→ **TEXT PROVIDED**:
------------

# Cannelloni with ricotta and fresh herbs



## chrisbelgium (Oct 2, 2010)

Summery, no meat, tasty and healthy; cannelloni with ricotta and fresh herbs. We try to have at least a meat-less day per week. This is a real "waaaaaw" dish!

Start by making a light tomato sauce; chop and sweat on low fire; an onion, lots of garlic, a celery stalk. Add chopped fresh tomatoes and let cook into a nice sauce. Don't use plum tomatoes, they don't have enough of that tasty fresh juice.

I used storebought Barilla lasagna sheets. First let them soften a few minutes in salted simmering water. Drain and let cool on a kitchentowel.

Filling; I used for around 6 quite big rolls 350 gram ricotta, a whole egg, 2 very large handfuls of fresh arugula (ruccola) and a lot of homegrown herbs, mainly parcely and tarragon. Additional some fresh oregano and marjoram, lemon verbena etc., parmezan cheese and a little panko.

Start by blanching (10sec.in boiling water) all fresh herbs. Remove and cool herbs immediately in icecold water to keep the color. Squeeze most water out and cut on your board roughly using a knife. Add to ricotta together with egg, panko, s&p, parmezan. Mix well and put in fridge to set. I stupidly did not cool my preparation, so my rolls did not keep their shape and collapsed as you can see. When the ricotta is set in the fridge, put a spoonful on a pastasheet and roll into cannelloni.

------------

→ **RECORDED DATA**:
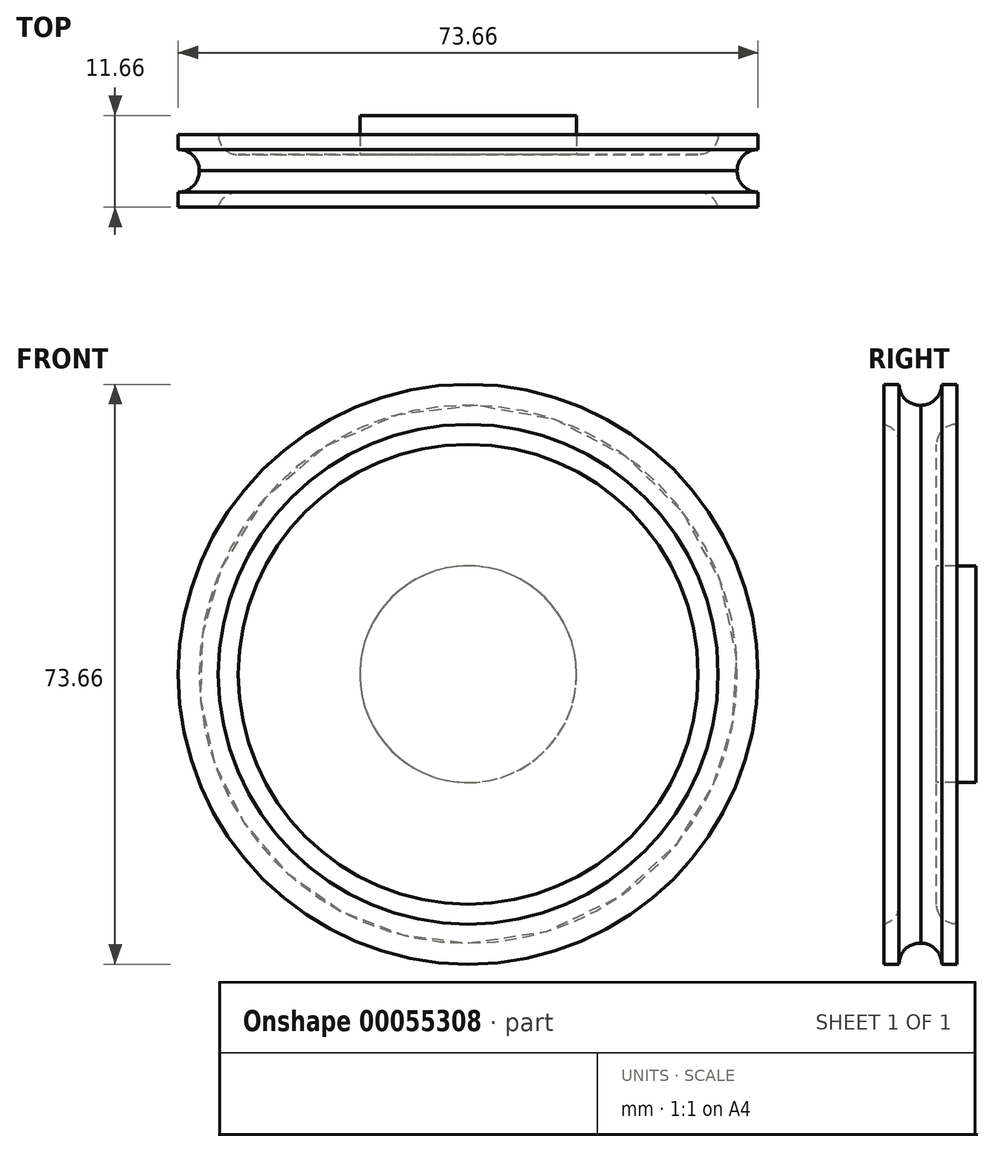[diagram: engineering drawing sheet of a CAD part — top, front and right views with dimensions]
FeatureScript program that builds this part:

------------

→ **GIVEN EXERCISE**: Which ingredients go into the tomato sauce in the cannelloni recipe? Nothing in the listing matters for what comes next.

→ **RESULT OF THIS TASK**:
- An onion
- Garlic
- A celery stalk
- Fresh tomatoes